2話 待機
しばらく待っていると、入り口に向かう形で3匹のゴブリンが姿を現した。
そのゴブリンたちはいずれも鞍馬が以前倒したものより大きく、140センチメートル程。
鎧というか、木製の胴当てと肩・肘・膝を守る防具を身につけ、兜も着用している。
武器は、あまり切れ味のよくなさそうな脇差しをそれぞれ装備していた。
「みんなは音を立てないでこの人を守っていて。」
そう言ってエリナが立ち上がり、ゴブリンたちの方向へ走り出す。エリナ1人に任せるわけにはいかないと、鞍馬も立ち上がり、走り出す。
しかし走り出した瞬間、草むらを走り抜けようとした際に音を立ててしまう。
バサバサ、と草が靡く音がすると、ゴブリン達がこちらに気付いてしまう。
しかしエリナはそれを即座に察知して、2~3フェイントを入れると持っていた剣を2振りし、ゴブリン2匹の首を切り裂く。大きく血飛沫を上げた2匹が倒れる。
鞍馬は残りの1匹がこちらに向かってくるのを確認すると、足を止め、ゴブリンの動きをよく観察する。
向かい会うような形で、ゴブリンが脇差しを持った右手を上げて大きく振りかぶるのを見て、大きく左にステップすると、ゴブリンの剣撃は空振り、バランスを崩した所に、鞍馬は剣を胴当てでカバーされていない脇腹に突き刺す。
鞍馬はこれで終わりだと思い、緊張を糸を緩めるが、ゴブリンは未だ事切れず、鞍馬に体当たりをかます。
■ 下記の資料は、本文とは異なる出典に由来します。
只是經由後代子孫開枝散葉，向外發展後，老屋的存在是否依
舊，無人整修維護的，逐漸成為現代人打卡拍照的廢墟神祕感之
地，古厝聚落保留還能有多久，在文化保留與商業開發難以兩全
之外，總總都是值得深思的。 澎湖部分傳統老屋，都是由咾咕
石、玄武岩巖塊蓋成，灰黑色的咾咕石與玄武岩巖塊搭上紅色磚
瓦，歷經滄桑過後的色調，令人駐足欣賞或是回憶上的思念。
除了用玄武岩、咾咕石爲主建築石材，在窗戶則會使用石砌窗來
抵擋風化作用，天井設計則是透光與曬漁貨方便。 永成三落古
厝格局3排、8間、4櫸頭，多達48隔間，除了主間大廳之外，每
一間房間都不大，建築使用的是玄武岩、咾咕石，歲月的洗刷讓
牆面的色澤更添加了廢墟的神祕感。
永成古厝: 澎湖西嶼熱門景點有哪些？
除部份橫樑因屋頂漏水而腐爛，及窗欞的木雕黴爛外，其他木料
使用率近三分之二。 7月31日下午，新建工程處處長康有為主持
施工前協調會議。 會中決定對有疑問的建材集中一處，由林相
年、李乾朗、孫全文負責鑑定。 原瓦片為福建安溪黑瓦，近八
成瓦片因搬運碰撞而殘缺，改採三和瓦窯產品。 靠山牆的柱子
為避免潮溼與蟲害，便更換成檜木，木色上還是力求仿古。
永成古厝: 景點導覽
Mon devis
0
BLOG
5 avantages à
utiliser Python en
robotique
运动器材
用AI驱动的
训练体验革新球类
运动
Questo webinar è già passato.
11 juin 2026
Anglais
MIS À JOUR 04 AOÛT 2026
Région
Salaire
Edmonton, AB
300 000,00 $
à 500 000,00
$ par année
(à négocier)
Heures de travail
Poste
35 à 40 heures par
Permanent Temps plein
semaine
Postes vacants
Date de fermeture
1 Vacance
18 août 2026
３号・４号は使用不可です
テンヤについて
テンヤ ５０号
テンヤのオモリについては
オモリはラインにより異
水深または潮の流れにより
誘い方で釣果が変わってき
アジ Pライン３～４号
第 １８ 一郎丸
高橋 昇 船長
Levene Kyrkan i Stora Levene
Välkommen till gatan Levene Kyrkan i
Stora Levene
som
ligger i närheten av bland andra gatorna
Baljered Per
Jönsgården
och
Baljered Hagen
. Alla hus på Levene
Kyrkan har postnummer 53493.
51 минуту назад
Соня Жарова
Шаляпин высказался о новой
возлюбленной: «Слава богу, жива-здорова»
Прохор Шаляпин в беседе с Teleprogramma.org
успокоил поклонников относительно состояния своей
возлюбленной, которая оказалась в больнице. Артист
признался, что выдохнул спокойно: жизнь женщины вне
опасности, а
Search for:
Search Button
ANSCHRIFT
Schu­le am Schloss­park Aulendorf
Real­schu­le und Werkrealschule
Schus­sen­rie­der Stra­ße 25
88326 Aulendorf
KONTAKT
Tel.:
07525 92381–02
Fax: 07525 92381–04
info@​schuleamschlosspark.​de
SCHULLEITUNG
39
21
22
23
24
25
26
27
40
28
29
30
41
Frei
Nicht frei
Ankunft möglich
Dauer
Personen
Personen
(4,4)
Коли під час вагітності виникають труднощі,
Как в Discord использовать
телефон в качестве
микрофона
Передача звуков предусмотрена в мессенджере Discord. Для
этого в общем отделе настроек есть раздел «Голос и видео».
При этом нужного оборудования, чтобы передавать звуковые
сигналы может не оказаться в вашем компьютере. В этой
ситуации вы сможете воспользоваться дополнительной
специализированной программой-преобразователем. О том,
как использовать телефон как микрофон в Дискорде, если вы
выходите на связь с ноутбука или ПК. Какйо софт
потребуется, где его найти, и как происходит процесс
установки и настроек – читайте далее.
鞍馬が尻餅を着くと、ゴブリンは鞍馬を一瞥するとソンヒョンやユミコの隠れている方向に走り出す。
「ヤバい!ソンヒョン!ユミコ!そっちに向かっている!」
不味いと思い、そう言いかけるも、言い終わらぬ内にソンヒョンが剣の鞘でゴブリンの頭部を叩き、倒していた。
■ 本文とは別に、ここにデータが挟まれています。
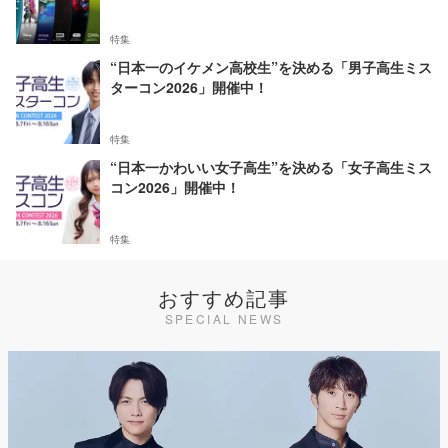
特集
“日本一のイケメン高校生”を決める「男子高生ミス
ターコン2026」開催中！
特集
“日本一かわいい女子高生”を決める「女子高生ミス
コン2026」開催中！
特集
おすすめ記事
SPECIAL NEWS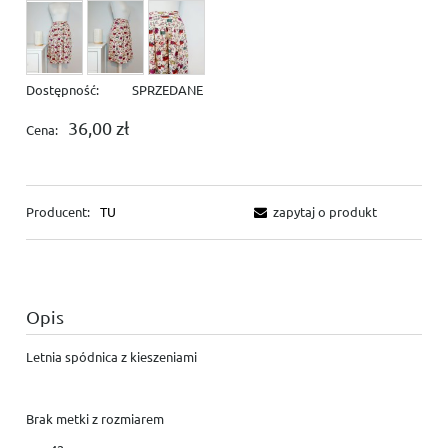
Dostępność:
SPRZEDANE
36,00 zł
Cena:
Producent:
TU
zapytaj o produkt
Opis
Letnia spódnica z kieszeniami
Brak metki z rozmiarem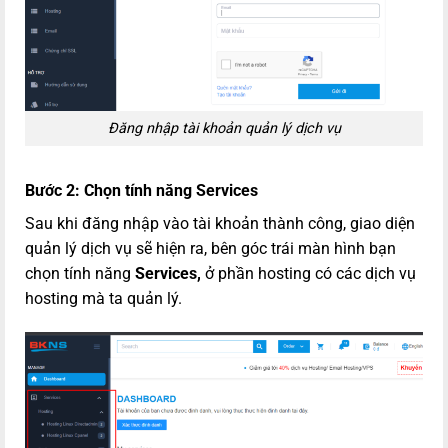
Đăng nhập tài khoản quản lý dịch vụ
Bước 2:
Chọn tính năng
Services
Sau khi đăng nhập vào tài khoản thành công, giao diện
quản lý dịch vụ sẽ hiện ra, bên góc trái màn hình bạn
chọn tính năng
Services,
ở phần hosting có các dịch vụ
hosting mà ta quản lý.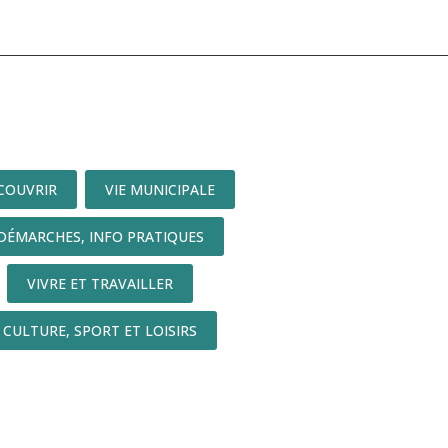
COUVRIR
VIE MUNICIPALE
DÉMARCHES, INFO PRATIQUES
VIVRE ET TRAVAILLER
CULTURE, SPORT ET LOISIRS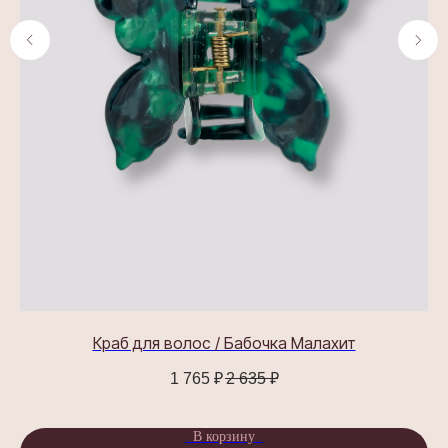
для волос и шелковые
изделия для сна
КАТАЛОГ
Все товары
Крабики для волос
Шелковые наволочки
Шелковые маски для сна
ПОКУПАТЕЛЯМ
О бренде
Доставка и оплата
Обмен и возврат
ASSORO-забота
Сотрудничество
Краб для волос / Бабочка Малахит
Контакты
1 765
₽
2 635
₽
Часто задаваемые вопросы
ГДЕ КУПИТЬ?
В корзину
そしてソンヒョンは、近くにあった大きめの石を拾うと、まだ息のあるゴブリンの頭部にめがけて止めをさす。
「ごめん、あれで死んだと思ったんだけど。俺のせいで失敗した……。」
一連の殺陣が終わり、エリナと共にソンヒョンの元に戻った鞍馬がエリナとソンヒョンに謝罪をする。
「気にするなよ、リージョンの中のゴブリンは外のものより少し強いみたいだ。確実に負傷者のいる方を狙ってきたし、頭も回るらしい。」
冷静に返すソンヒョン。
「大丈夫よ、あなたの仕事はゴブリンから自分の身を守ることだから、上出来。ただ、指示を無視するのは今回限りで絶対にやめて。」
少し呆れた様子で鞍馬を諭すエリナ、やはり今後に対する不安があるようだ。
鞍馬は、謝罪しながらも、ゴブリン2匹を一瞬の内に葬ったエリナの剣撃を思い出した。
ソンヒョンも手負いのゴブリンとは言えいとも簡単に戦闘不能に追いやっていたし、自分の不甲斐なさに憤りを感じると同時に、2人の強さに少し辟易とした感情を持った。
そして行軍中、マサトがゴブリンや獣を簡単に御していたことを考えると、マサトやテツヤのグループも相当な強さなのだろうと想像した。その4人が手間取っているこの洞窟にも、嫌な予感を募らせた。
そしてこの鞍馬の予感は的中することとなる。